Speaking at the TPP seminar organized by the Can Tho branch of the Vietnam Chamber of Commerce and Industry (VCCI) last Friday, Thoi Ngoc Doan Thuy from Ba Ria-Vung Tau Province’s Department of Industry and Trade said TPP rules prohibit export subsidy and re-subsidy under any form.
Therefore, compared to regulations of the World Trade Organization (WTO), TPP rules will put trade ties between Vietnam and other member countries to disadvantages. Firstly, technical barriers of export markets will be stricter while Vietnam’s competitiveness is still low, causing obstacles to making use of tariff reductions.
Secondly, Vietnam will have to open the domestic market to other nations, removing 100% of tariffs. Local enterprises will face greater competition from international rivals, Thuy said.
Vietnam will also face problems such as intellectual property rights and investor-state dispute settlement (ISDS).
Concerning ISDS, Pham Duy Nghia, head of the faculty of law of the HCMC University of Economics, took an example of an enterprise from a TPP member country in the Mekong Delta city of Can Tho. If dispute occurred between this investor and local authorities, this investor would bring the case to an international court or arbitrary council, not a local court, a diplomatic or investment promotion agency.

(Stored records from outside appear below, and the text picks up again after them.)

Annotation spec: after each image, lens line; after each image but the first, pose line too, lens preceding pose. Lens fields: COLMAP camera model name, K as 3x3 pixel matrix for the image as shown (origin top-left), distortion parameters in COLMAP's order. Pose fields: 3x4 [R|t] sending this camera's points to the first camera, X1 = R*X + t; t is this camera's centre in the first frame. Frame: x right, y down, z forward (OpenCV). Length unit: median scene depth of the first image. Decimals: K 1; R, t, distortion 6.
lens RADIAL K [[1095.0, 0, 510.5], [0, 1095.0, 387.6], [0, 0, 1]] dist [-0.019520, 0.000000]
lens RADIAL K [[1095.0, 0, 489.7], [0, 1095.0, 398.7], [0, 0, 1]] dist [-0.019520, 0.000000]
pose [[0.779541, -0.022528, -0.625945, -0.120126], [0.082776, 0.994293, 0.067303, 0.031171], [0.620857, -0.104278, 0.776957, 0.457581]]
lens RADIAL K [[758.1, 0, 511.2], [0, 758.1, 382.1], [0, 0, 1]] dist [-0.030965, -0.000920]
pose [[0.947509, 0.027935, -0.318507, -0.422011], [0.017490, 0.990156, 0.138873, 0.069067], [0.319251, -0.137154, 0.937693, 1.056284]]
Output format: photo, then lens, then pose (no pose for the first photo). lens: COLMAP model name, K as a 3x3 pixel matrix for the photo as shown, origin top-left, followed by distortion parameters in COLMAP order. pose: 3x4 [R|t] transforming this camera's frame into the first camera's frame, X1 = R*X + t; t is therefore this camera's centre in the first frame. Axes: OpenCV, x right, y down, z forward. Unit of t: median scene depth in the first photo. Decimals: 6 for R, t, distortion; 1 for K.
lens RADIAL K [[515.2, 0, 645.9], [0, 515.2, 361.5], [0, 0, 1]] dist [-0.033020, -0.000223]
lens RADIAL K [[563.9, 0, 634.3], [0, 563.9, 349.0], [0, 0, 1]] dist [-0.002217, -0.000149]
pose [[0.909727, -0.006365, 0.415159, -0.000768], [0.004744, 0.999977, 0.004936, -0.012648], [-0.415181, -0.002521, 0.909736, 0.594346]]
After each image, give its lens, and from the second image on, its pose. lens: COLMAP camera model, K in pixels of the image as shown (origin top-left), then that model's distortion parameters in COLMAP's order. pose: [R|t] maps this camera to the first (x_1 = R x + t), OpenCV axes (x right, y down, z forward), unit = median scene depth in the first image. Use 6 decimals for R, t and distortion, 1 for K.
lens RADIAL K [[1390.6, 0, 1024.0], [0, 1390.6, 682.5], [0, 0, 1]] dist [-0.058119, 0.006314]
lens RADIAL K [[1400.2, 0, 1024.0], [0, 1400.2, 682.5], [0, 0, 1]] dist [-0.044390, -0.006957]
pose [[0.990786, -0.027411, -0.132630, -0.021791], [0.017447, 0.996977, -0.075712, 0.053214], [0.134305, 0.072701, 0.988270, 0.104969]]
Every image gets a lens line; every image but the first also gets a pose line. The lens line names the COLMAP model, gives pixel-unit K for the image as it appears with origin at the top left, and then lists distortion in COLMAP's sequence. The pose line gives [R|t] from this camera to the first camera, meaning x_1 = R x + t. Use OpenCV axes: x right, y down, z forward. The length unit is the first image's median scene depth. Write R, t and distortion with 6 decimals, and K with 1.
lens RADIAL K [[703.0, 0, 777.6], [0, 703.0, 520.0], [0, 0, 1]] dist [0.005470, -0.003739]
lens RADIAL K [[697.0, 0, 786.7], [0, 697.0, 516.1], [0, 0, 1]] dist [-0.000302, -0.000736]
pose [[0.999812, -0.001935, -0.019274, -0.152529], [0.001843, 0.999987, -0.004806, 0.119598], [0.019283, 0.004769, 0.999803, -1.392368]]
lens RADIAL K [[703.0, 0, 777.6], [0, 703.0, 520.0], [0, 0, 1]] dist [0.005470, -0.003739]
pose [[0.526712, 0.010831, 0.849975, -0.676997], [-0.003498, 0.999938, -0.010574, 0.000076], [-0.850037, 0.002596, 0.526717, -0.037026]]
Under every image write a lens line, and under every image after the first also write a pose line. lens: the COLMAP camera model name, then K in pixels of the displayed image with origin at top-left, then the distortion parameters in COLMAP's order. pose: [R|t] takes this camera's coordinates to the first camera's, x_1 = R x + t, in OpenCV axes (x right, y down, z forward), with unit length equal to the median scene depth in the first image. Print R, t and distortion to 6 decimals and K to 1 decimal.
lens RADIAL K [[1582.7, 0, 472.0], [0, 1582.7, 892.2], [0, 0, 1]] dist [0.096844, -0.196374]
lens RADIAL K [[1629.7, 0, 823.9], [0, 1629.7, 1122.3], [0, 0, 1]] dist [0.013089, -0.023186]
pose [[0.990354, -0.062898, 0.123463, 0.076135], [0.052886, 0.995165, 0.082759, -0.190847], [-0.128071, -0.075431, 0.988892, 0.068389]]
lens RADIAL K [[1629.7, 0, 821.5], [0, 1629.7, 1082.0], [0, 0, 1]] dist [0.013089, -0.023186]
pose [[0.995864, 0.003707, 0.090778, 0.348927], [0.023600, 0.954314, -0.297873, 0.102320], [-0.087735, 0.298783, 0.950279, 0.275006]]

Nghia told the Daily on the sidelines of the seminar that TPP would bring about lower tariffs and more goods export opportunities, create jobs and raise employees’ incomes. However, export markets will also set up strict requirements while Vietnam has to open its door for other TPP member countries. Local enterprises with low competitiveness may lose on the home market.
To help local firms cope with TPP challenges, Nghia said enterprises should monitor TPP negotiations and be aware of their future impacts on the local market.
Enterprises must identify export markets, standards they have to meet and consider using product components imported from TPP countries to enjoy the 0% tax rate, Nghia said.
Other experts at the seminar also said that local enterprises may find it hard to benefit from this 0% tariff as they have to meet high requirements for origins of goods, meaning materials must be imported from TPP member countries only.
However, the nation now relies heavily on materials imported from non-TPP countries. For example, garment and textile firms primarily import materials from China and South Korea.
There have been 17 rounds of TPP negotiations with the participation of 11 nations: Australia, Brunei, Canada, Chile, Malaysia, Mexico, New Zealand, Peru, Singapore, the U.S. and Vietnam. Japan is expected to join TPP negotiations at the end of this year.